Try to stick with one computer to link to the video projector if possible; different computers may display the same set of slides with different layouts. If you need to use 2 different machines in one service, practice beforehand that you can switch between them efficiently, and that they both display as you wish them to.


All too often it is difficult to see a projector screen on a sunny day. Sadly, the only solution may be to replace the projector with a brighter and possibly more expensive one. But perhaps a different investment that may achieve the same affect and bring other benefits is to invest in improved blinds or curtains that better block out the ambient light when required.

Lets all make the best use of this wonderful technology to enhance worship, and not allow it to distract people from engaging with the presence of God.

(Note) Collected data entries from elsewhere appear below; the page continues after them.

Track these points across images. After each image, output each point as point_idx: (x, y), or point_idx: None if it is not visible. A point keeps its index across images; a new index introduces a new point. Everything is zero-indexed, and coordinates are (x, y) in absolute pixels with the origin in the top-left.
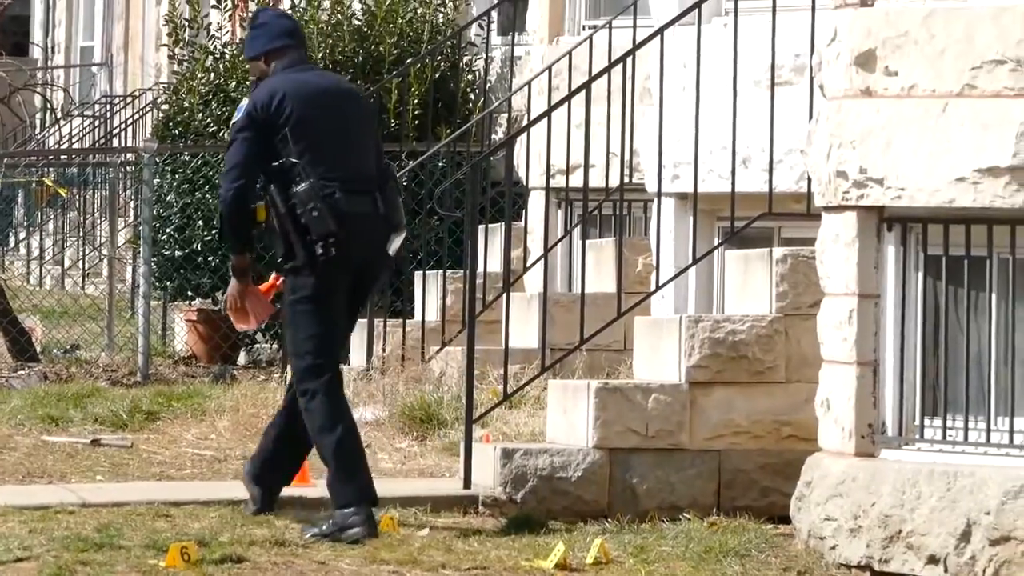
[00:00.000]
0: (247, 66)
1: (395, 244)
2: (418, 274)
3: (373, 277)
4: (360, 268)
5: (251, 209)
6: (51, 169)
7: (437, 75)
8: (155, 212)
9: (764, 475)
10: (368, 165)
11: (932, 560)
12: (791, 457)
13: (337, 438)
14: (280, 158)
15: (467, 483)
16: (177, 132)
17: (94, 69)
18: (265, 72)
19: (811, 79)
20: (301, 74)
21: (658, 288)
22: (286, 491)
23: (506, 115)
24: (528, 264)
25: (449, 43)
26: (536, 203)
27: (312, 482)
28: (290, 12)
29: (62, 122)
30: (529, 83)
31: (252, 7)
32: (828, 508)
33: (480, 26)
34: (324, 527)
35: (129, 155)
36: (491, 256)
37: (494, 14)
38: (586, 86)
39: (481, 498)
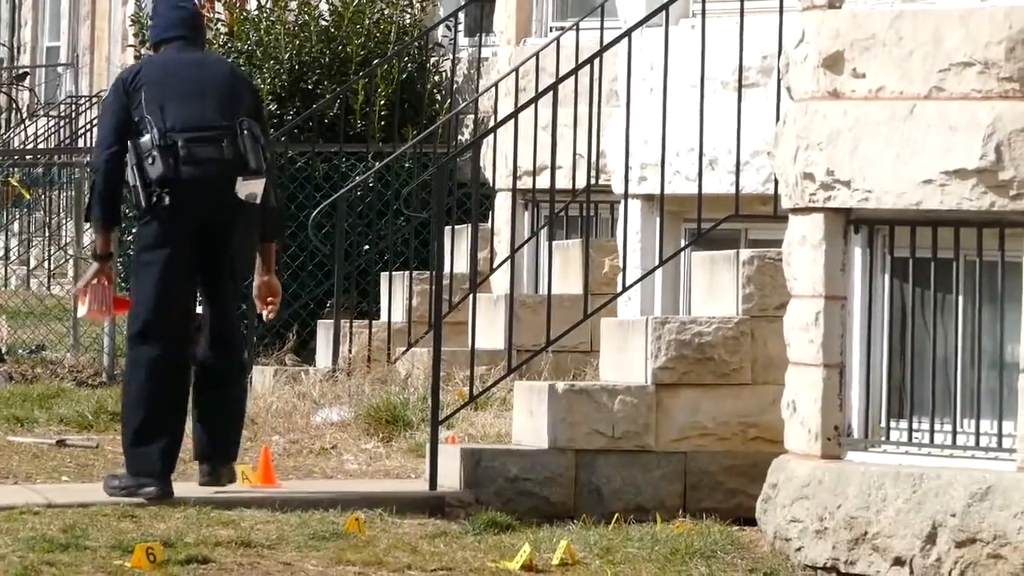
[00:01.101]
0: None
1: (245, 186)
2: (384, 275)
3: (227, 224)
4: (207, 216)
5: (122, 180)
6: (16, 169)
7: (404, 76)
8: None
9: (730, 477)
10: (219, 116)
11: (898, 562)
12: (757, 459)
13: (140, 419)
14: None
15: (433, 484)
16: None
17: (60, 69)
18: None
19: (778, 81)
20: (174, 53)
21: (624, 290)
22: (251, 492)
23: (473, 116)
24: (495, 265)
25: (416, 44)
26: (503, 204)
27: (277, 483)
28: (257, 15)
29: (28, 122)
30: (496, 84)
31: (219, 7)
32: (794, 510)
33: (447, 27)
34: (121, 481)
35: None
36: (457, 257)
37: (461, 15)
38: (553, 88)
39: (447, 499)
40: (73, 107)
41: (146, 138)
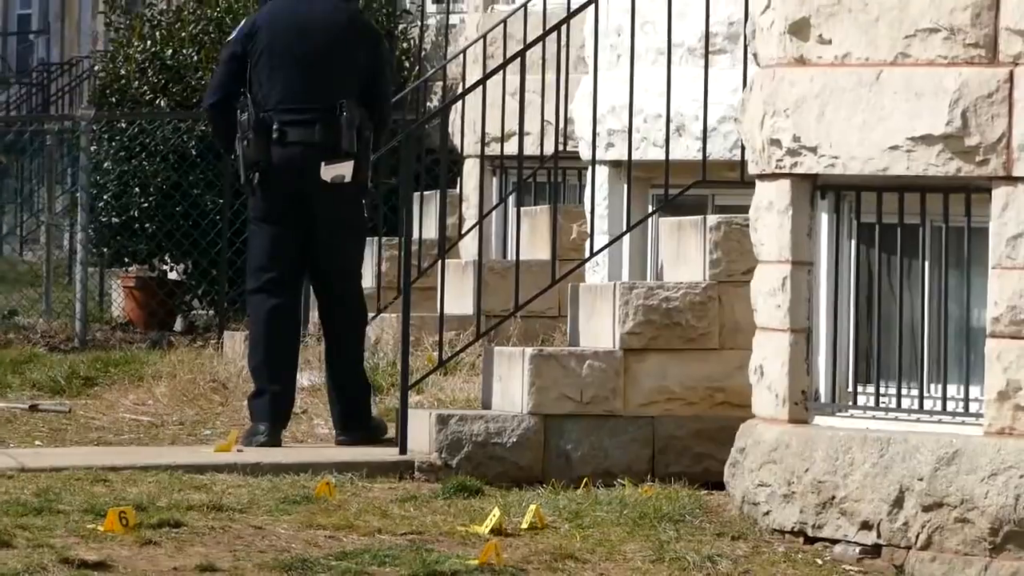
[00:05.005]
0: (182, 33)
1: (330, 170)
2: None
3: (319, 206)
4: (297, 197)
5: (232, 122)
6: None
7: None
8: (92, 179)
9: (698, 441)
10: (319, 93)
11: (865, 526)
12: (725, 423)
13: (259, 358)
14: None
15: (403, 449)
16: (114, 99)
17: (32, 36)
18: None
19: (745, 47)
20: (288, 3)
21: (592, 255)
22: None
23: (441, 83)
24: (463, 231)
25: (384, 11)
26: (471, 171)
27: None
28: None
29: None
30: (464, 51)
31: None
32: (762, 474)
33: None
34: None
35: (66, 122)
36: (426, 223)
37: None
38: (521, 54)
39: (417, 464)
40: (45, 74)
41: (244, 118)
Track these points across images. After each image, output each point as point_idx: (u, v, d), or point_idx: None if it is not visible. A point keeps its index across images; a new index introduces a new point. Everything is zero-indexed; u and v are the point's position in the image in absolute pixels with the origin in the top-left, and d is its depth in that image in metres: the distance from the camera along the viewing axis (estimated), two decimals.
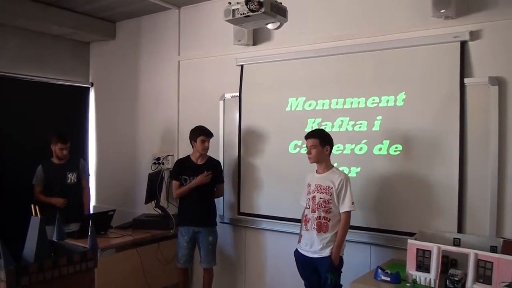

St Matthew's Walsall gave us some more specific suggestions;

All venues have different requirements in order for projection of words and pictures to be seen clearly throughout the building. The following are our recommendations based on experience.

  • Font size: Ideally use size 36 but a minimum of 32 should be used in order to be read at the back of the church
  • Font: Please use standard fonts
  • Colours of fonts and backgrounds: Only certain colour combinations can be seen clearly; Light colours on dark backgrounds work best but some dark colours on light backgrounds can also be seen. The best combinations have proved to be Black / Dark Blue on White, White / Yellow on Black, or Yellow, White on Dark blue 
  • Pictures: Some pictures can be hard to see on the screen. High contrast pictures using bold primary colours are best. Writing over the top of pictures is very hard to see. If it is needed, use a black formatted box with a 50% transparency setting and white/yellow text.